Deux ans après ses débuts professionnels, Lila Ratoveloniaina — alias Ikalalila — sort son premier EP, Domoina. Six titres de pop alternative, une voix douce, et un art de « romantiser le quotidien » qui n'appartient qu'à elle.

« Sambany aho nanandrana nanidina irery » — pour la première fois, j'ai essayé de voler seule. C'est le vers du titre Domoina, celui qui donne son nom à cet EP sorti cette année. Un premier battement d'aile, fragile et assumé. Six titres, une voix douce presque suspendue, et du pop alternatif. Les textes sont simples — puisés dans une vie de tous les jours — mais relevés par une poésie que l'arrangement construit patiemment.

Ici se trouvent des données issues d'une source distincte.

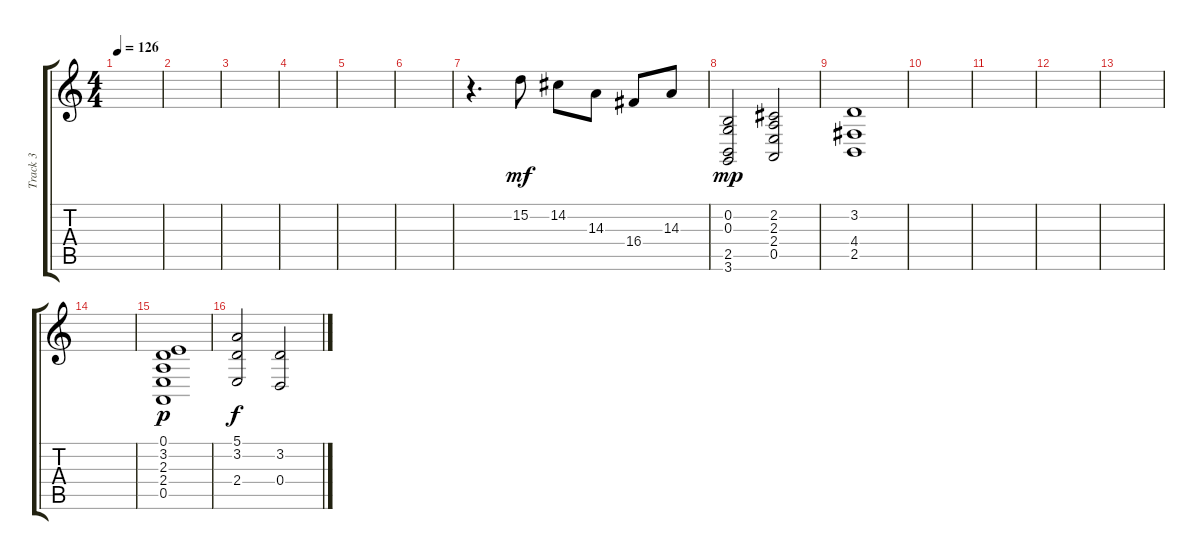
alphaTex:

\track ("Track 3" "Track 3") {instrument synthstrings2}
\staff {score tabs}
\tuning (E4 B3 G3 D3 A2 E2) {hide}
\ts (4 4)
\tempo 126
\clef g2
\ks c
|
|
|
|
|
|
r.4{d balance 0 instrument stringensemble1} 15.2.8{dy mf} 14.2.8 14.3.8 16.4.8 14.3.8 |
(0.2 0.3 2.5 3.6).2{dy mp volume 7 balance 10 instrument choiraahs} (2.2 2.3 2.4 0.5).2 |
(3.2 4.4 2.5).1 |
|
|
|
|
|
(0.1 3.2 2.3 2.4 0.5).1{dy p balance 0} |
(5.1 3.2 2.4).2{dy f balance 10 instrument synthstrings1} (3.2 0.4).2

D'une fleur dans son vase à l'envol de la tourterelle qui donne son nom à l'EP, chaque chanson est une image. « La musique est pensée avec ma petite voix pour emmener le public vers la scène que j'ai imaginée », confie Ikalalila. Un morceau, pour elle, est une invitation — comme un bon livre qu'on ouvre et qui installe aussitôt un décor. « Quand je crée, j'ai déjà une idée de l'instrument et du timbre qui poussera le public à avoir la scène que j'ai en tête », déclare-t-elle. Dans Domoina, elle reprend les codes d'une musique populaire en y glissant, ici et là, un son de valiha, de l'électro, des chœurs.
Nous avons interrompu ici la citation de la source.